Niemniej jednak czy to normalne, żeby popcorn kosztował prawie dwa razy więcej, niż kosztuje bilet do kina? Odnoszę wrażenie, że pod tym względem właściciele kin traktują widzów jak te przysłowiowe żaby we wrzątku. Powoli, ale systematycznie przyzwyczajają nas do coraz wyższych cen. Niby wszyscy doskonale wiedzą, że wszelkiego rodzaju przekąski stanowią ogromne źródło dochodów kina i z przyzwyczajenia płacą więcej, niż nakazywałby to zdrowy rozsądek. Coś jednak musi być nie tak z tym zdrowym rozsądkiem w przypadku, kiedy za bilet do kina płacę 15 zł, a za najzwyklejszy w świecie zestaw, w którego skład wchodzi popcorn z napojem to koszt około 25 zł. Najlepsze w tym jest to, że koszt wyprodukowania takiego popcornu to zaledwie ułamek ceny, za którą zostaje potem sprzedany. To prawda, że różne kombinacje i promocje w kinach pozwolą nieco zmniejszyć cenę. W dalszym ciągu jednak jest to poziom absurdalny.

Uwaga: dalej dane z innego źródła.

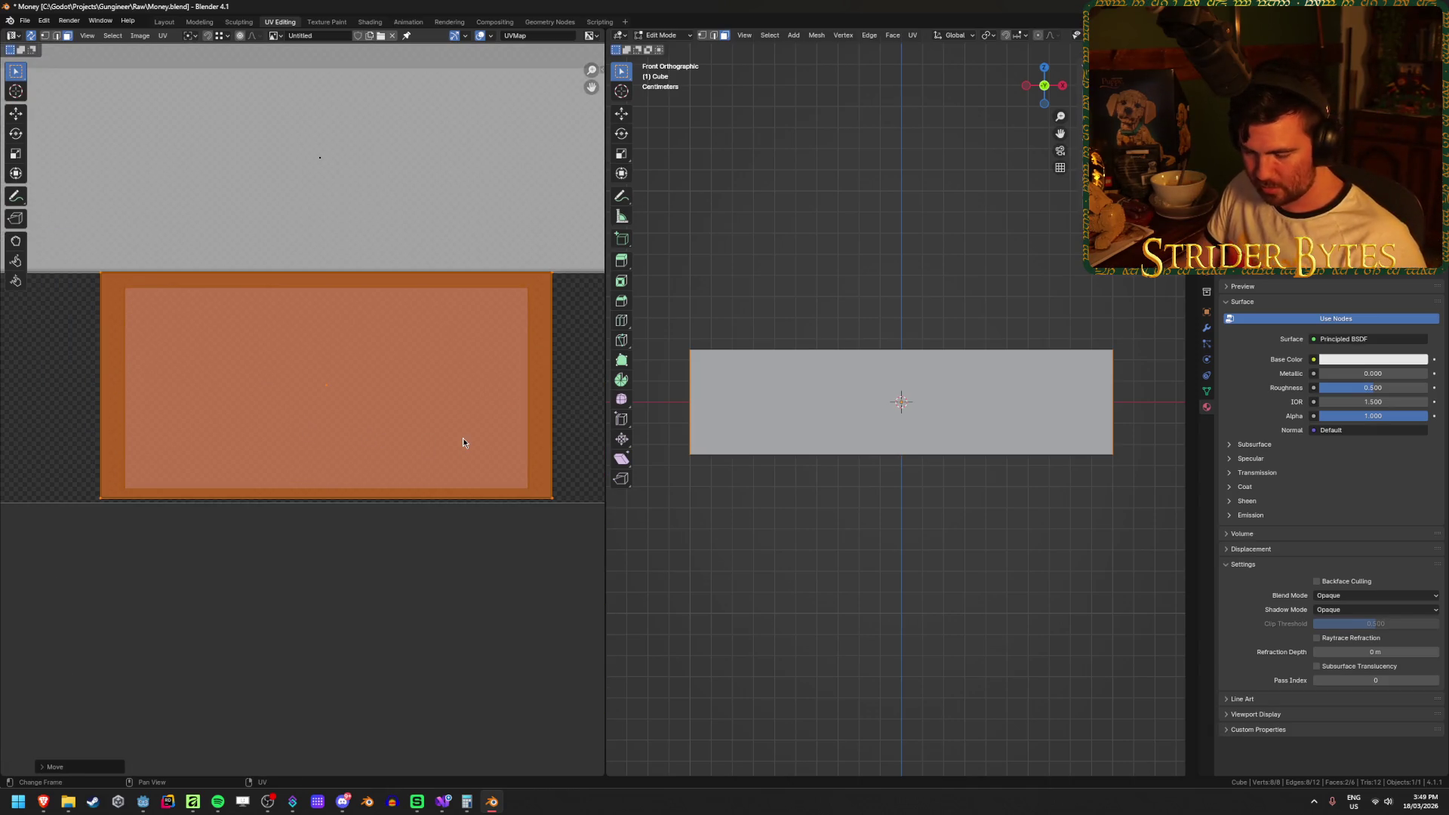
key("g")
left_click(466, 444)
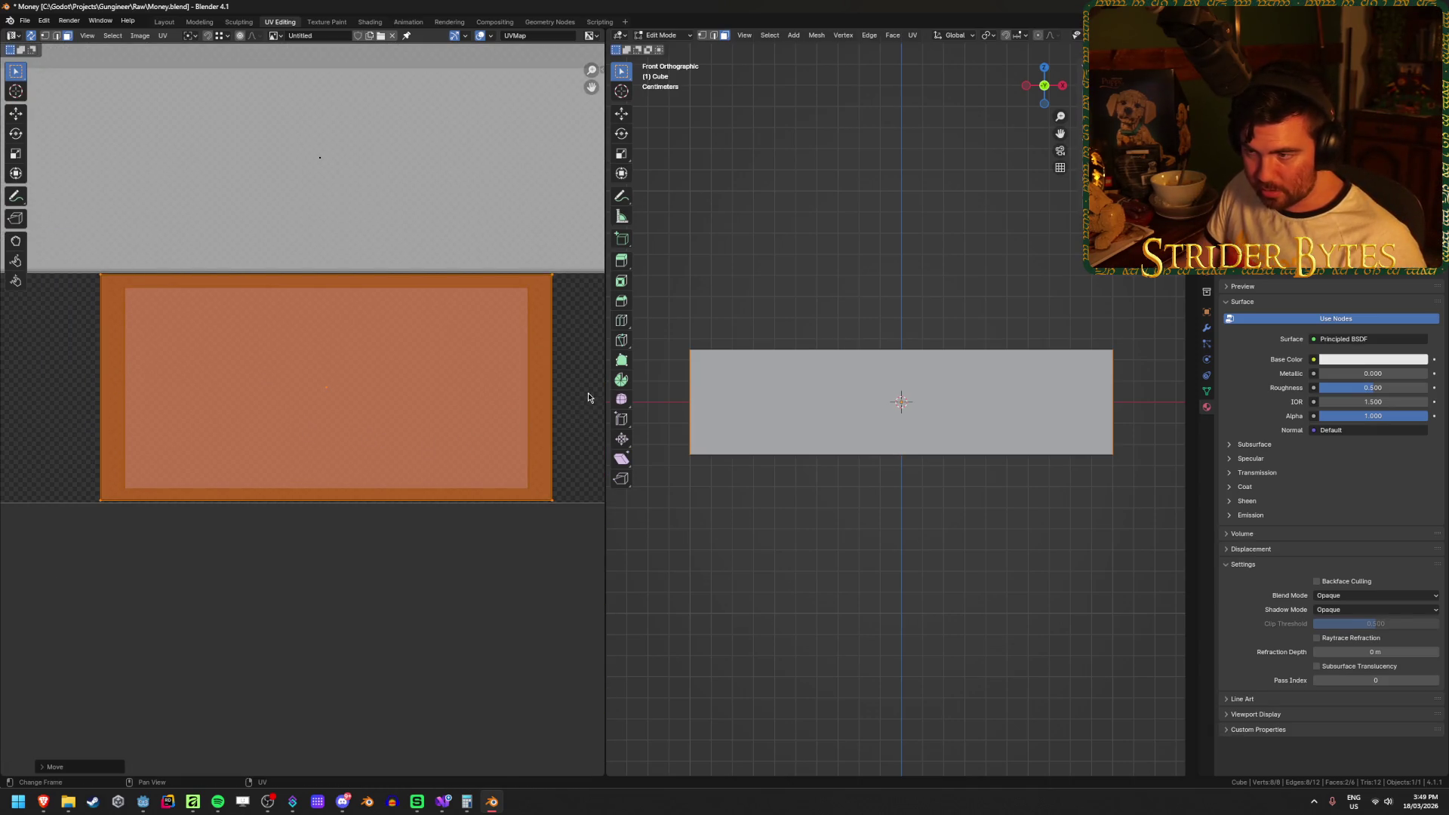
key("s")
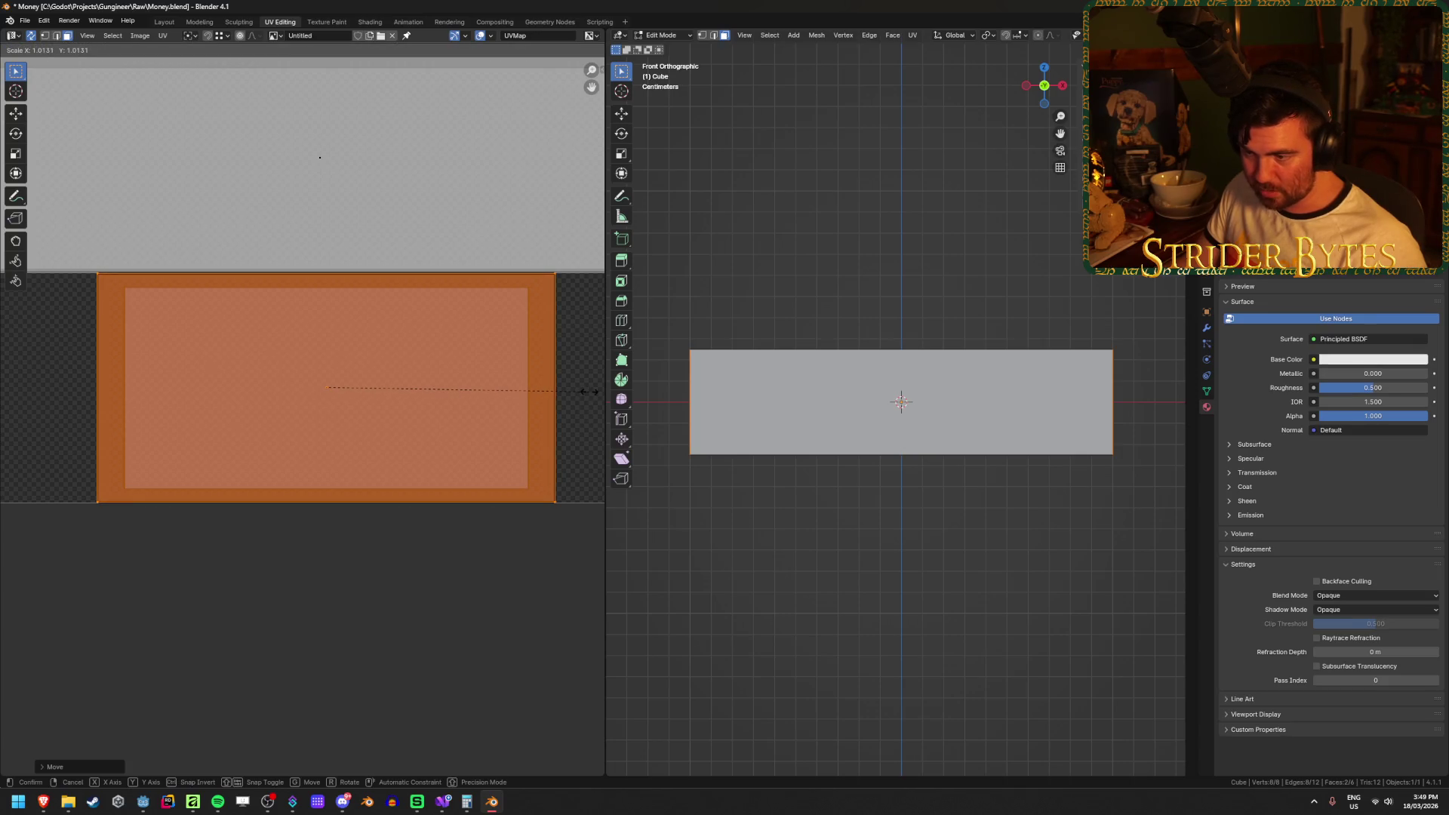
left_click(589, 391)
left_click(572, 371)
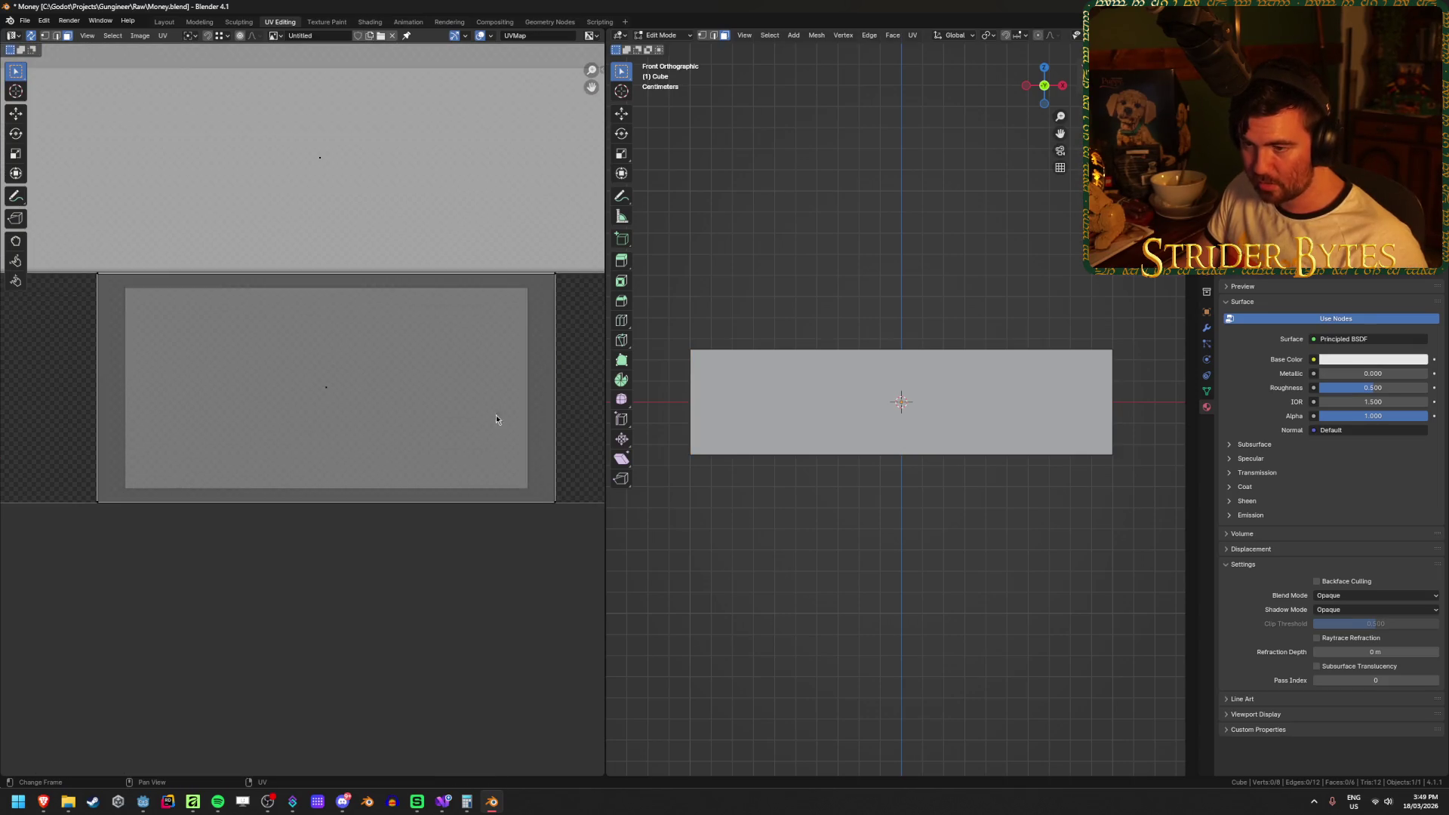
Save Money.blend.
scroll(495, 409, "down", 3)
key("ctrl+s")
key("alt+Tab")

Cena popcornu w kinie to definicja słowa absurd
Oczywiście rację będą mieli wszyscy ci, którzy powiedzą, że nikt nikogo nie zmusza do kupowania czegokolwiek, poza biletem. Z drugiej strony nie oszukujmy się, że trzeba wykazać się całkiem sporą asertywnością, żeby odmówić tej przyjemności. Nie bez znaczenia pozostaje również fakt, że chyba wszystkie kina połączyły kasy biletowe z kasami barowymi. Do tego liczne zestawy promocyjne czy kupony rabatowe, które pozwolą kupić zestaw przekąsek kilkanaście procent taniej. Pod tym względem współczuję rodzicom, którzy do kina wybierają się z dziećmi. W przypadku czteroosobowej rodziny takie weekendowe wyjście do kina to wydatek nawet kilkuset złotych. W przeciwnym wypadku gratuluję asertywności i umiejętności przekonania kilkulatka do tego, że kupno zestawu z figurką ulubionego bohatera kreskówki jest, lekko mówiąc, mało opłacalne.
Doskonale zdaję sobie sprawę z tego mechanizmu. Gdyby ceny przekąsek byłyby niższe, to z pewnością odbiłoby się na cenach samych biletów. Swoją drogą to bardzo źle świadczy o kondycji całej branży, skoro wielkie multipleksy zarabiają w zasadzie na świadczeniu usług gastronomicznych. Mogłoby się wydawać, że kino powinno zarabiać na wyświetlaniu filmów. Nie pozostaje jednak nic innego, jak każde wyjście do kina traktować jako okazję do trenowania asertywności.